Mazda3 2013– (BM) w mediach
Wreszcie ktoś zważył nowe M3 – 2.0 165KM z połową baku paliwa – 1192kg....
http://www.autogaleria.pl/auto_test/maz ... y,876.html
http://www.autogaleria.pl/auto_test/maz ... y,876.html
Ja co prawda nie jestem (póki co) posiadaczem tego samochodu, ale rzeczywiście dało się wyczuć szarpanie samochodem podczas puszczania sprzęgła, mimo, że potrafię jeździć samochodem z manualną przekładnią i zazwyczaj (a raczej – nigdy) nie czuć takich "efektów". Pisałem już o tym szarpaniu w tym wątku (na czwartej stronie) przy okazji opisu refleksji po jeździe próbnej. No właśnie trochę zaskoczył mnie fakt, że zaraz po Maździe 3 (120KM) jechałem też Mazdą 6 (165KM) i wydawało mi się, że tam tego efektu nie było – więc albo jest tam inne sprzęgło, albo samochód był cięższy i nie było to tak odczuwalne, albo – jak pisałem wcześniej – przyzwyczaiłem się i nieco opanowałem to sprzęgło. Oczywiście sprzedawca wydawał się być mocno zdziwiony mają opinią, jak również tym, że bieg 3 i 4 wyraźnie "haczyły" (o której to przypadłości wcześniej nie wiedziałem, więc nie byłem na coś takiego przygotowany).

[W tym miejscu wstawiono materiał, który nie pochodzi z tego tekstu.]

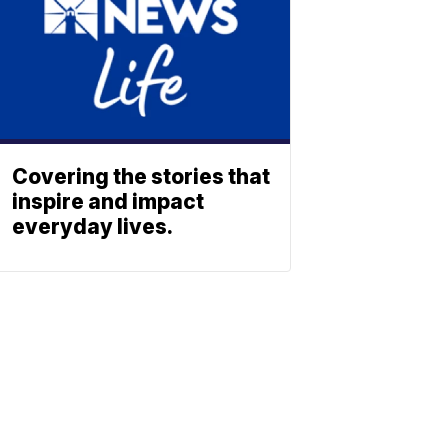
Covering the stories that
inspire and impact
everyday lives.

Nie wiem, czy coś takiego można nazwać "nadmierną czułością sprzęgła" – jak dla mnie to kolejny SkyBubel.
Skoro chcieli, żeby było czuć więcej mocy, to trzeba było dać mocniejszy silnik, a nie szarpiące sprzęgło.
Nie wiem, czy coś takiego można nazwać "nadmierną czułością sprzęgła" – jak dla mnie to kolejny SkyBubel.
Kanalia napisał(a):Czy użytkownicy forumowi (i zarazem posiadacze M3 BM) potwierdzają krytyczną ocenę autora recenzji co do czułości pedału sprzęgła?
Ja już przejechałem parę kkm moją BM i mogę powiedzieć tak – do sprzęgła na pewno trzeba się trochę przyzwyczaić. Nie wiem, czy to jest "nadmierna czułość", natomiast jest tak, że jak sie nie zastanawiam, to ruszam płynnie, a jak próbuję ruszyć "ze świadomością sprzęgła", to zdarza mi się kangurek
SCADA napisał(a):
Skoro chcieli, żeby było czuć więcej mocy, to trzeba było dać mocniejszy silnik, a nie szarpiące sprzęgło.
Jest dokładnie tak jak napisał @child – im więcej myślisz o płynnej zmianie biegów tym wychodzi gorzej!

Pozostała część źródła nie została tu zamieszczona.